Image Completion. Given a test image with synthetic occlusion, we evaluate whether the model has the capacity to fill in the occluded region by recognizing the observed region. We denote the occluded (unobserved) region and observed region as \(x_u\) and \(x_o\), respectively. For completion, we first find z that maximizes the posterior \(p_\theta (z|x_o, y)\) by optimization (9). Then, we fill in the unobserved region \(x_u\) by generation using \(p_\theta (x_u|z,y)\). For each face image, we consider four types of occlusions: occlusion on the eye region, occlusion on the mouth region, occlusion on the face region and occlusion on right half of the image. For occluded regions, we set the pixel value to 0. For each bird image, we consider blocks of occlusion of size \(8\times 8\) and \(16 \times 16\) at random locations.

Fig. 6.
figure 6

Attribute-conditioned image reconstruction and completion.

In Fig. 6, we visualize the results of image reconstruction (a, b) and image completion (c–h). As we can see, for face images, our proposed CVAE models are in general good at reconstructing and predicting the occluded region in unseen images (from testing set). However, for bird images, vanilla CVAE model had significant failures in general. This agreed with the previous results in attribute-conditioned image generation.

In addition, to demonstrate the significance of attribute-conditioned modeling, we compared our vanilla CVAE and disCVAE with unconditional VAE (attribute is not given) for image reconstruction and completion. It can be seen in Fig. 6(c) and (d), the generated images using attributes actually perform better in terms of expression and eyewear (“smiling” and “sunglasses”).

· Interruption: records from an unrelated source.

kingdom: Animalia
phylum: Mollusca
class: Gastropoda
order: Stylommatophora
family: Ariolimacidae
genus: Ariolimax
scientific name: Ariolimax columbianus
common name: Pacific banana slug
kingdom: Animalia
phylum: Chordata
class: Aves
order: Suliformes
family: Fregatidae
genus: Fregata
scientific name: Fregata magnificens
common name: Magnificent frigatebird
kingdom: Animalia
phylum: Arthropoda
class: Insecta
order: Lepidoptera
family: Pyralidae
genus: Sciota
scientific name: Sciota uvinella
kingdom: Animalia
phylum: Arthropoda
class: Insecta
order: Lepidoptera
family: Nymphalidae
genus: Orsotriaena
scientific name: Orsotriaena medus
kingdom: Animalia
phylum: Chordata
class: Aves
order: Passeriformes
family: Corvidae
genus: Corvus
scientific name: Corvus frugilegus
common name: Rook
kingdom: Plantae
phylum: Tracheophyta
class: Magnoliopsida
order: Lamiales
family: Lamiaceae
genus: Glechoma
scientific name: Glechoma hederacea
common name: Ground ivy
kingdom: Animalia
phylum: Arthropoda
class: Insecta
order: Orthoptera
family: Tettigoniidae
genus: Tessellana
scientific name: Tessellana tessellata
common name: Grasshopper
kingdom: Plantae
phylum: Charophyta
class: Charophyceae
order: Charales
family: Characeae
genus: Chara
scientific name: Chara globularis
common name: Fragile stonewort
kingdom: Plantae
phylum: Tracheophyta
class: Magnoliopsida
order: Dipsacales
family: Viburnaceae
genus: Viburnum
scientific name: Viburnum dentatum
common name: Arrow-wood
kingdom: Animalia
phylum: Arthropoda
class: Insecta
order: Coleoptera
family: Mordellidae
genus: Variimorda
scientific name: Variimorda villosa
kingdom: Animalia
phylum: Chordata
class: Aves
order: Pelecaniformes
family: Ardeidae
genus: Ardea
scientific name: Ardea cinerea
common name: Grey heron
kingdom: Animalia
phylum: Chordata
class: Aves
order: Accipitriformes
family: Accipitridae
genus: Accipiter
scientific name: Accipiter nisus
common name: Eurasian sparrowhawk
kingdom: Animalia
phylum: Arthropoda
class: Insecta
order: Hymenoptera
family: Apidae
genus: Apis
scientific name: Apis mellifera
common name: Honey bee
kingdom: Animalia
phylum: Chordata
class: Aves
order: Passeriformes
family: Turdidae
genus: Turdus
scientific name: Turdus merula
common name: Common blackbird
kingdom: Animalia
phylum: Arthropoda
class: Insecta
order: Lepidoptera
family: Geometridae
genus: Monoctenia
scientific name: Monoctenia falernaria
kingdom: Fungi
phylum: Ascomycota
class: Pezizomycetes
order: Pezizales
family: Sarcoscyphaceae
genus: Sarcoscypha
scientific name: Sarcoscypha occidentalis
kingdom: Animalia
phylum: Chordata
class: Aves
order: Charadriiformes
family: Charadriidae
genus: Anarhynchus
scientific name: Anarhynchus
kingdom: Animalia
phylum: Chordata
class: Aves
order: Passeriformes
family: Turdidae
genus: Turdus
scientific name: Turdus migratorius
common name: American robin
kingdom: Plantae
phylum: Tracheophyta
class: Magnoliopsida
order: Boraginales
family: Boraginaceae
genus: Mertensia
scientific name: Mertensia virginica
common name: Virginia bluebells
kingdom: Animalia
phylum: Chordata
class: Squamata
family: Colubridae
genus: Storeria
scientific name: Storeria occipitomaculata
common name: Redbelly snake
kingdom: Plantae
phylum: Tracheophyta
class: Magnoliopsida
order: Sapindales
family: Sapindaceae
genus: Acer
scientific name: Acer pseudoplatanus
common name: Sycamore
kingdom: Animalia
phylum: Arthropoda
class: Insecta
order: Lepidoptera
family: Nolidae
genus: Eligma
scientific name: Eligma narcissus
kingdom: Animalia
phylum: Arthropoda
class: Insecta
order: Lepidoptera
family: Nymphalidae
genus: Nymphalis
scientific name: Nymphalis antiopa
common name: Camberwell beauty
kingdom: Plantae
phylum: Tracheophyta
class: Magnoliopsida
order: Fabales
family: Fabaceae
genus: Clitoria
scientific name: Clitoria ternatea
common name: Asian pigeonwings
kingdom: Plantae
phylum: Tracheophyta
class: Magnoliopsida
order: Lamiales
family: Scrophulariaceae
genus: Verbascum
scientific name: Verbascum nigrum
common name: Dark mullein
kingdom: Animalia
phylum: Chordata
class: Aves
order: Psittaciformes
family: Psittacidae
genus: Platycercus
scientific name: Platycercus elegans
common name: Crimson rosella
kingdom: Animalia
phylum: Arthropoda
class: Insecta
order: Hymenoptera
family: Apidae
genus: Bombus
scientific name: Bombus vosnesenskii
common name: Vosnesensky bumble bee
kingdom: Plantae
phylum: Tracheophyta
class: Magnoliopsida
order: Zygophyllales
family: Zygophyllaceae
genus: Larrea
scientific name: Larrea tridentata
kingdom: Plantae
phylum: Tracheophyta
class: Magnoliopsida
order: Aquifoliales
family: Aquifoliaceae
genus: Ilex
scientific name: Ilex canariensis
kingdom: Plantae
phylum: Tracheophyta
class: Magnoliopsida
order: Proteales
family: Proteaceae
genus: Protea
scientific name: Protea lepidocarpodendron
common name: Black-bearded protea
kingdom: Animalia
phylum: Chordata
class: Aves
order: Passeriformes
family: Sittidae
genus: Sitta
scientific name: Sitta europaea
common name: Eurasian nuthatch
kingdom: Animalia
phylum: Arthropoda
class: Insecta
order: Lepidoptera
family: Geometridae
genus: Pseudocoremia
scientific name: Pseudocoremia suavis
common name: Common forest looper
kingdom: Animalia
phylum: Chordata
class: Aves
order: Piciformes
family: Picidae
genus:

For quantitative comparisons, we measured the pixel-level mean squared error on the entire image and occluded region for reconstruction and completion, respectively. We summarized the results in Table 1 (mean squared error and standard error). The quantitative analysis highlighted the benefits of attribute-conditioned modeling and the importance of layered modeling.

Table 1. Quantitative comparisons on face reconstruction and completion tasks.

6 Conclusion

To conclude, this paper studied a novel problem of attribute-conditioned image generation and proposed a solution with CVAEs. Considering the compositional structure of images, we proposed a novel disentangling CVAE (disCVAE) with a layered representation. Results on faces and birds demonstrate that our models can generate realistic samples with diverse appearance and especially disCVAE significantly improved the generation quality on bird images. To evaluate the learned generation models on the novel images, we also developed an optimization-based approach to posterior inference and applied it to the tasks of image reconstruction and completion with quantitative evaluation.